We used chemogenetics to activate the NTS and tested for an effect on drinking behavior (Fig. 3GL). In this experiment, a DREADD-mCherry fusion protein packaged in AAV8 was injected into the NTS. Fig. 3H shows a representative micrograph of an injection site and the expression of the fusion protein in the hindbrain. Rats were water deprived overnight before being injected with vehicle or CNO into the 4V and subsequently allowed to drink. The time-course of licking appeared similar between rats given 4V injections of vehicle or CNO in rats that had excitatory DREADD in the NTS (Fig. 3I), and there were no differences in total licks for water (Fig. 3J; t = 1.83, df = 6, p = 0.12), burst number (Fig. 3K; t = 0.83, df = 6, p = 0.43), or burst size (Figure 3L; t = 2.03, df = 5, p = 0.10).
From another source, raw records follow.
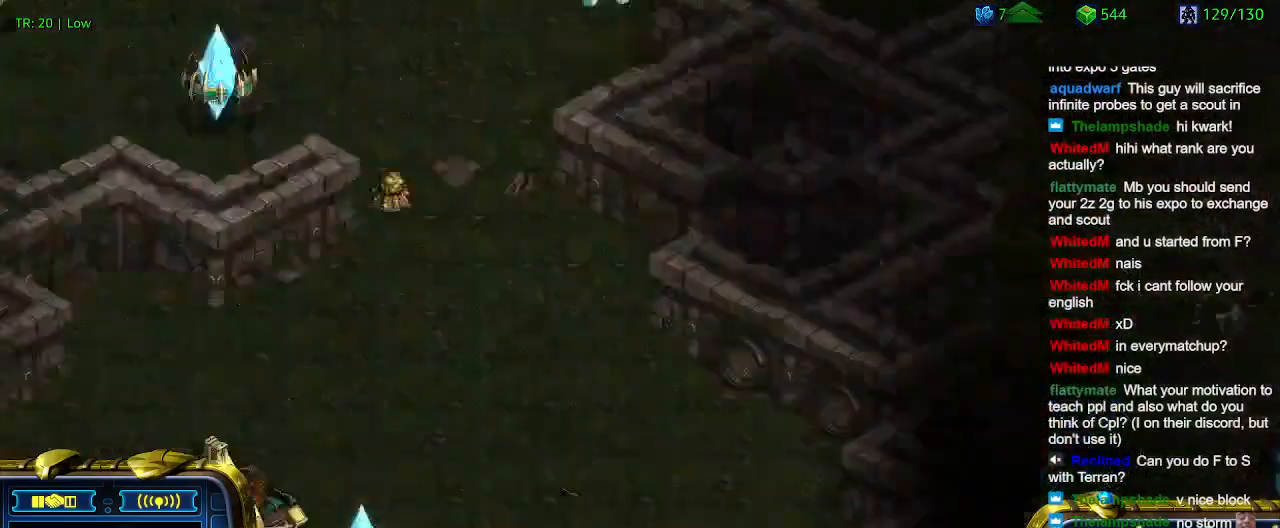
{"keys": [], "events": []}
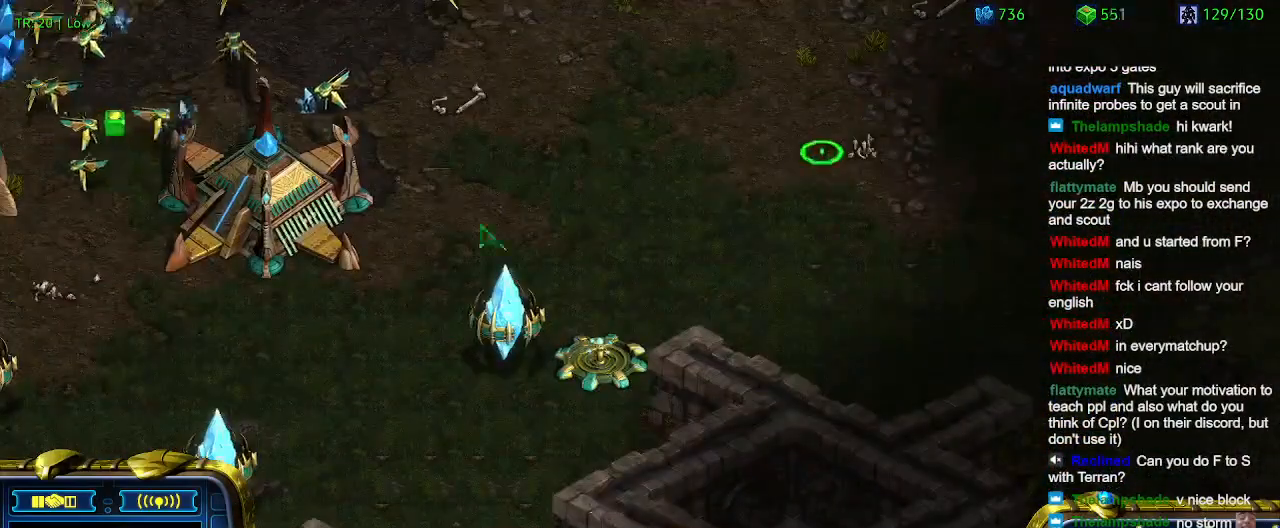
{"keys": [], "events": []}
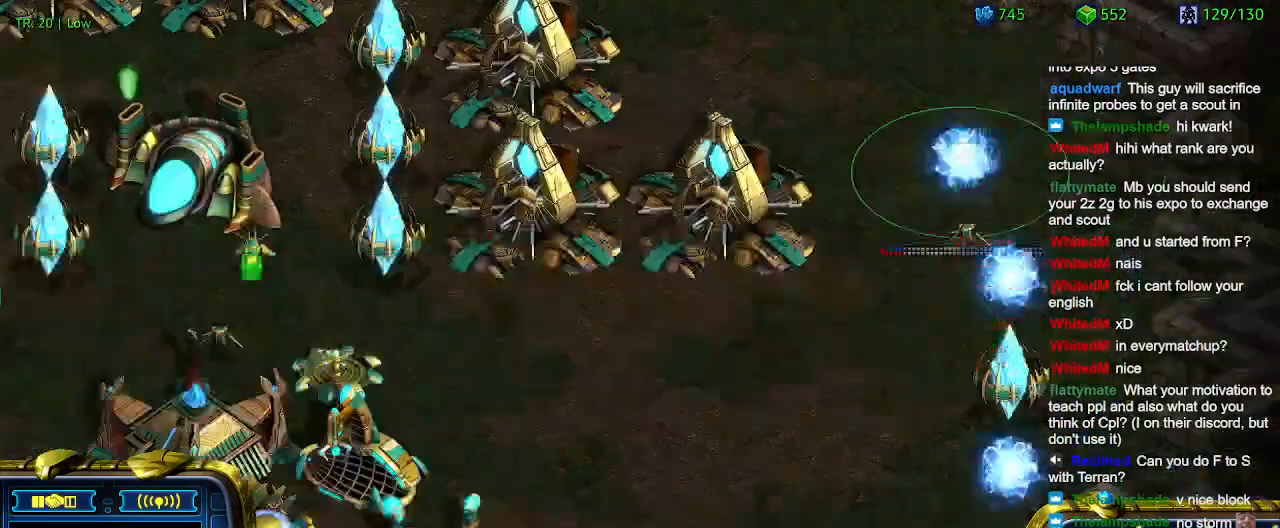
{"keys": [], "events": []}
3.4. Experiment 4: response of PVH-projecting hindbrain neurons

We used the same brain sections as those in Experiment 3 to look at the activity of PVH-projecting NTS neurons. CTβ was unaffected by treatment condition, but there was an effect of drinking on the number of CTβ-positive cells that were co-localized with Fos. We found no difference between groups in average number of CTβ-positive cells per section (t = 0.06, df = 15, p = 0.95), nor in average number of double-labeled cells per section (t = 1.70, df = 15, p = 0.11), but the percent of CTβ-positive cells that were double-labeled was significantly higher in water-deprived rats allowed to drink than those not allowed to drink (Fig. 4A; t = 2.57, df = 14, p = 0.02). We tested for, but did not find, a correlation between average number of double-labeled cells and amount of water consumed by rats provided with a bottle (Fig. 4B; r2 = 0.004, p = 0.86). A photo of representative double-labeled cells in the NTS is shown in Fig. 4C.

Fig. 4.

Fig. 4.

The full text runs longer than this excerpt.